A town with picturesque canals, backwaters, beaches, and lagoons, it was described as the "Venice of the East" by Lord Curzon. The exciting and unforgettable boat cruises in Alappuzha offer intimate glimpses of backwater life and an unforgettable journey watching Coir making, boat building, toddy tapping, fish farming and the rugged village life.
Cochin is one of the most interesting cities. It is gifted with a natural harbour and is claimed to be the “Venice of the Orient” and the Queen of the Arabian Sea”. It is one of the few places in the world where one can see a Jewish Synagogue, Portuguese churches, Dutch architecture, mosque, temples and Chinese fishing nets. Kochi is the arguably the ideal starting point for exploring the unfathomable diversity and beauty of Kerala.
Kovalam has three crescent shaped beaches separated by rocky outcroppings. Shallow waters stretching for hundreds of metres are ideal for swimming. The beaches have steep palm covered headlands and are lined with shops that offer all kinds of goods and services.
Kumarakom is a serenely beautiful and scenic backwater destination, a charming peninsula jutting into the ever-effervescent Vembanad Lake that is dotted with plenty of traditional rice boats and canoes, leaving a scene that is immensely pleasing to the eye. The place is renowned for its mangrove shores and the bird sanctuary. The Kumarakom Bird Sanctuary nearby which houses exotic birds and plants is a beautiful green spot and an orthithologist's paradise.
Munnar is situated at an altitude of 1,525 meter has a cool bracing climate exuding an old-world charm. Lovely views of low-flying clouds and mist filled valleys. The atmosphere is fragrant with extensive tea and cardamom plantations. . Places to see in Munnar include Pothamedu, Echo point, Blossom Park, Mattupetty dam, Tata tea museum and Eravikulam National Park which is home to the Nilgiri Tahr and Anamudi Peak which is the highest peak in South India.
Thekkady ,India 's largest wildlife sanctuary is a dream destination for any tourist visiting India. The sanctuary is centered around the large (24 sq km) artificial lake formed by a dam across the Periyar river. The main attraction is a boat trip over this man-made lake of Thekkady.
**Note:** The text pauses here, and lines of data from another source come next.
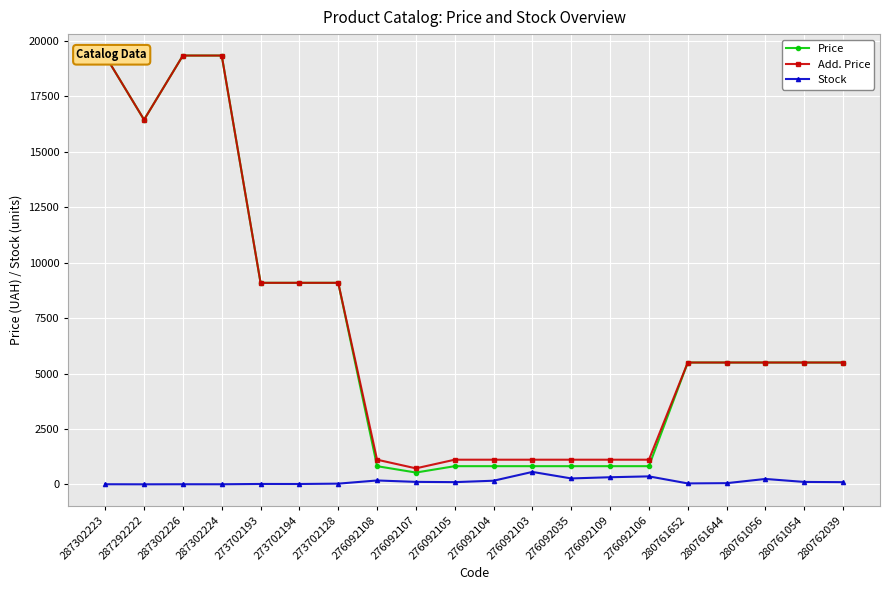

The value of Add. Price at 287302223 is 19343.1. True or false?

True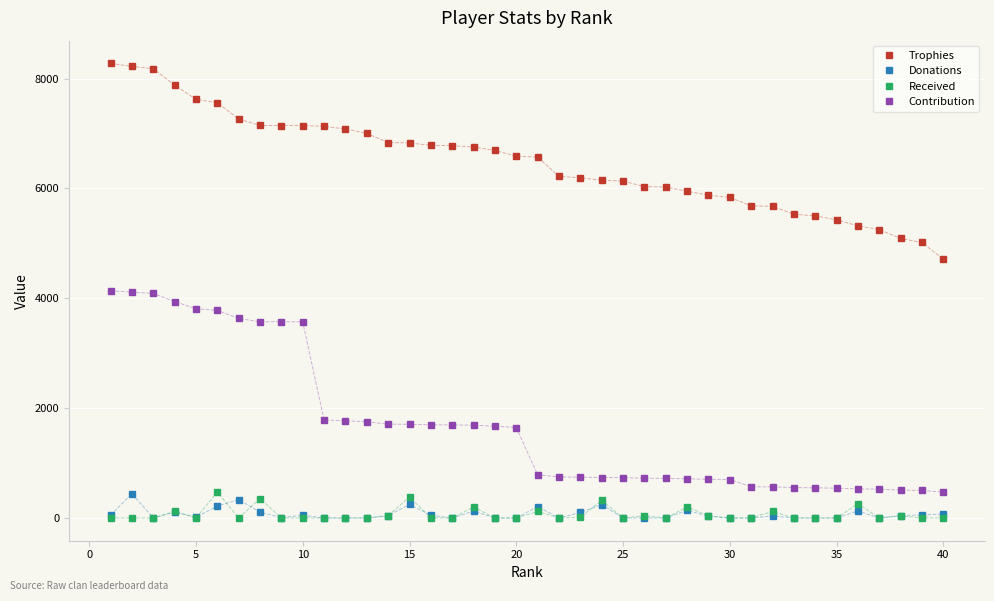

Does the chart display data point markers on the line(s)?

Yes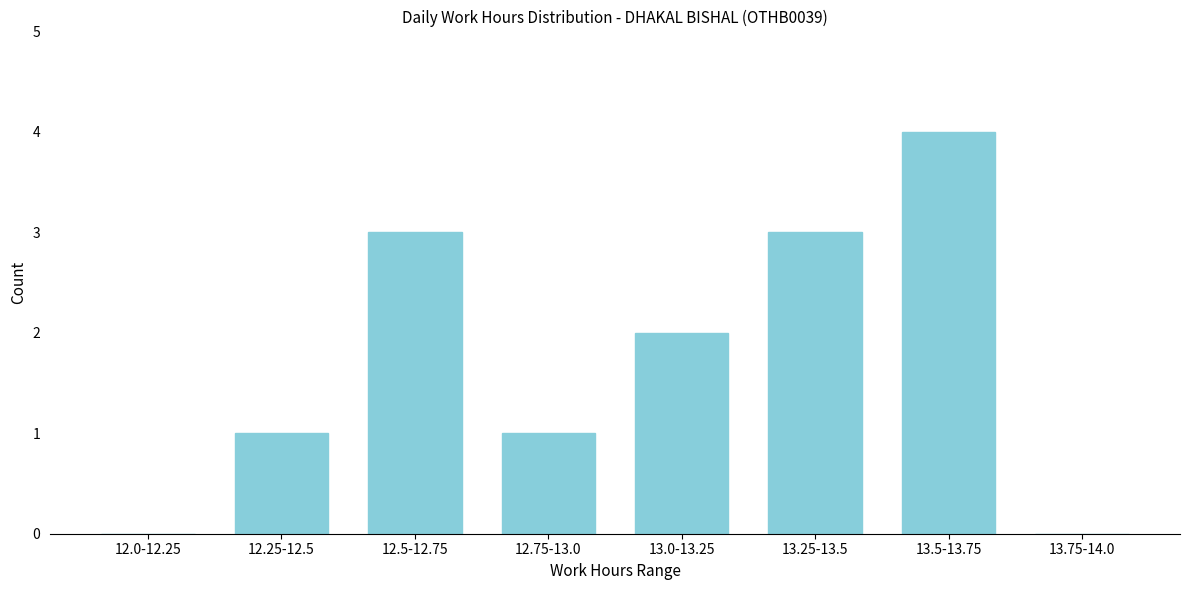

Reading right to left, what are all the values shown in this chart?

13.75-14.0=0	13.5-13.75=4	13.25-13.5=3	13.0-13.25=2	12.75-13.0=1	12.5-12.75=3	12.25-12.5=1	12.0-12.25=0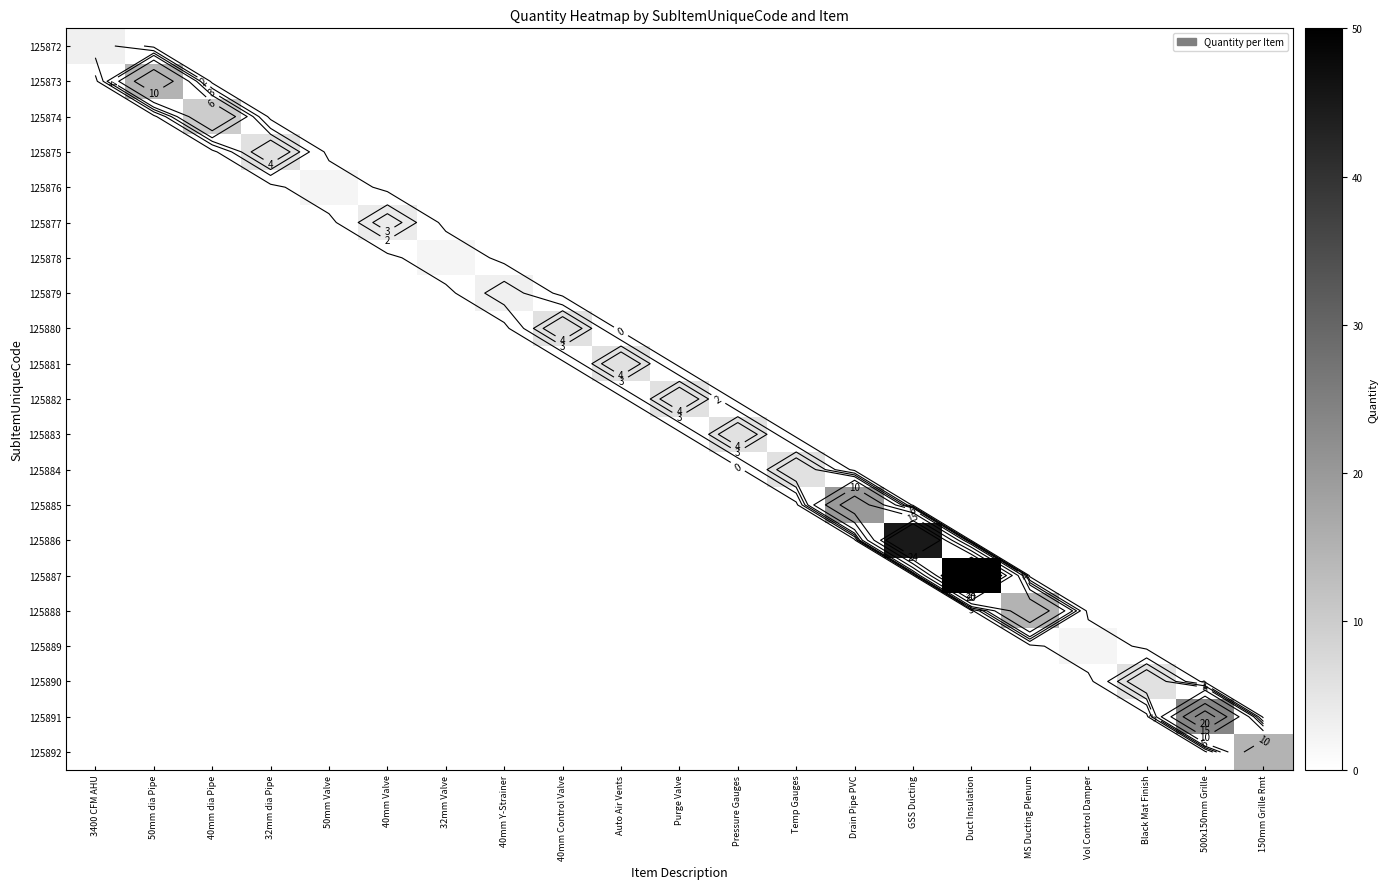

List the labels in order of 125877 value, smallest first.

3400 CFM AHU, 50mm dia Pipe, 40mm dia Pipe, 32mm dia Pipe, 50mm Valve, 32mm Valve, 40mm Y-Strainer, 40mm Control Valve, Auto Air Vents, Purge Valve, Pressure Gauges, Temp Gauges, Drain Pipe PVC, GSS Ducting, Duct Insulation, MS Ducting Plenum, Vol Control Damper, Black Mat Finish, 500x150mm Grille, 150mm Grille Rmt, 40mm Valve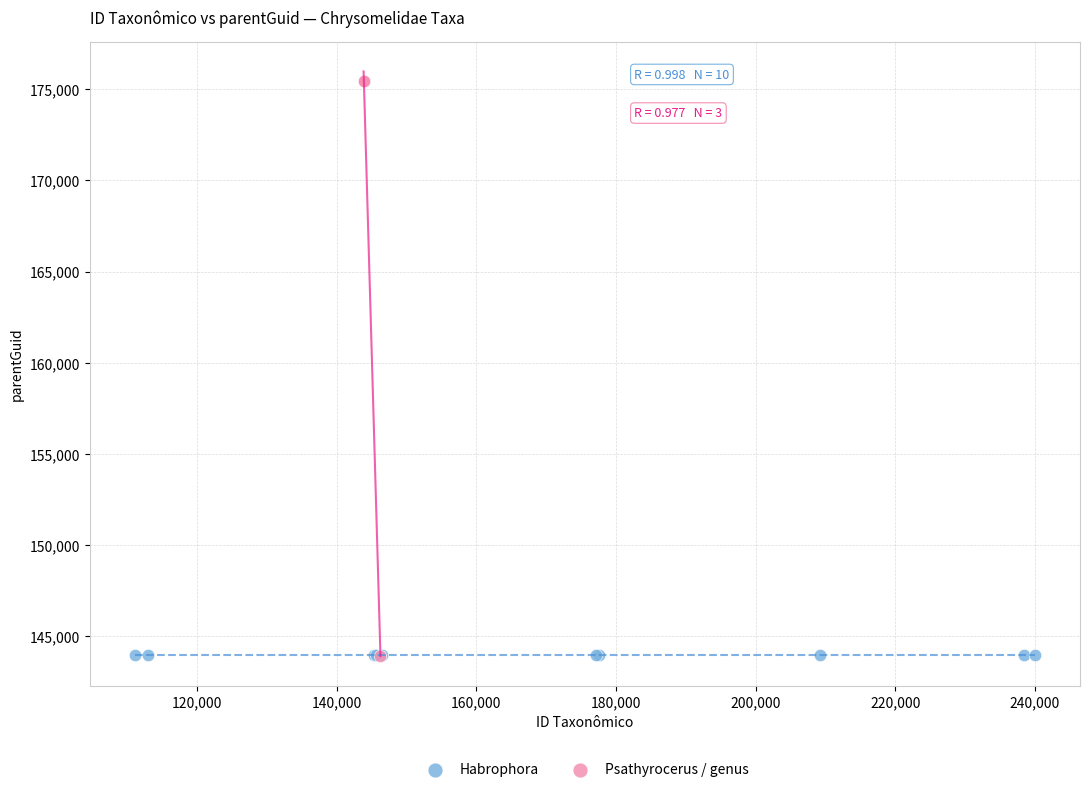

Which series reaches the maximum Y coordinate?

Psathyrocerus / genus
The forest department would also arrange elephant rides and trekking inside the sanctuary. One can see deers, monkeys, tigers, herds of elephants and other exotic flora and fauna here.
Trivandrum, the Capital city of Kerala derives its name from Thiru-Ananthapuram, which means the place of the sacred serpent Anantha or Adisesha on which Lord Padmanabha reclines. Sri Padmanabhaswamy temple is the city’s main landmark. Main attraction of city is Napier Museum, Zoological gardens, Art Gallery etc
Varkala is famous for the 2,000-year old Janardana Swami Temple which is an important Vaishnavaite shrine in India and is often referred to as Dakshin Kashi (Benares of the South). The temple is located close to the Papanasam beach, which is considered to have holy waters which wash away sins.
Wayanad, the green paradise is nestled among the mountains of the Western Ghats, forming the border world of the greener part of Kerala. The name Wayanad has been derived from the expression 'Vayal nadu' - the village of paddy fields. Wayanad consists of 3 taluks - Mananthavady, Sulthan Bathery and Vythiri.
Kasaragod, the Northern most district of Kerala is renowned as the land of gods, forts, rivers, hills and beautiful beaches. The imposing fort at Bekal is one of the largest and best preserved forts in Kerala. The beautiful expanse of the shallow beach near the Bekal fort known as Bekal Fort Beach has been developed as an exotic beach location by the Bekal Resorts Development Corporation (BRDC).
Kanyakumari takes its name from the Kumari Amman or Kanyakumari Temple, situated in the town, on the sea-shore, the very confluence of the three water-bodies – the Arabian Sea, the Bay of Bengal and the Indian Ocean. It is also sometimes referred to as Cape Comorin. Kanyakumari has been a great centre for art and religion for centuries. It was ruled by the Cholas, the Cheras, the Pandyas and the Nayaks.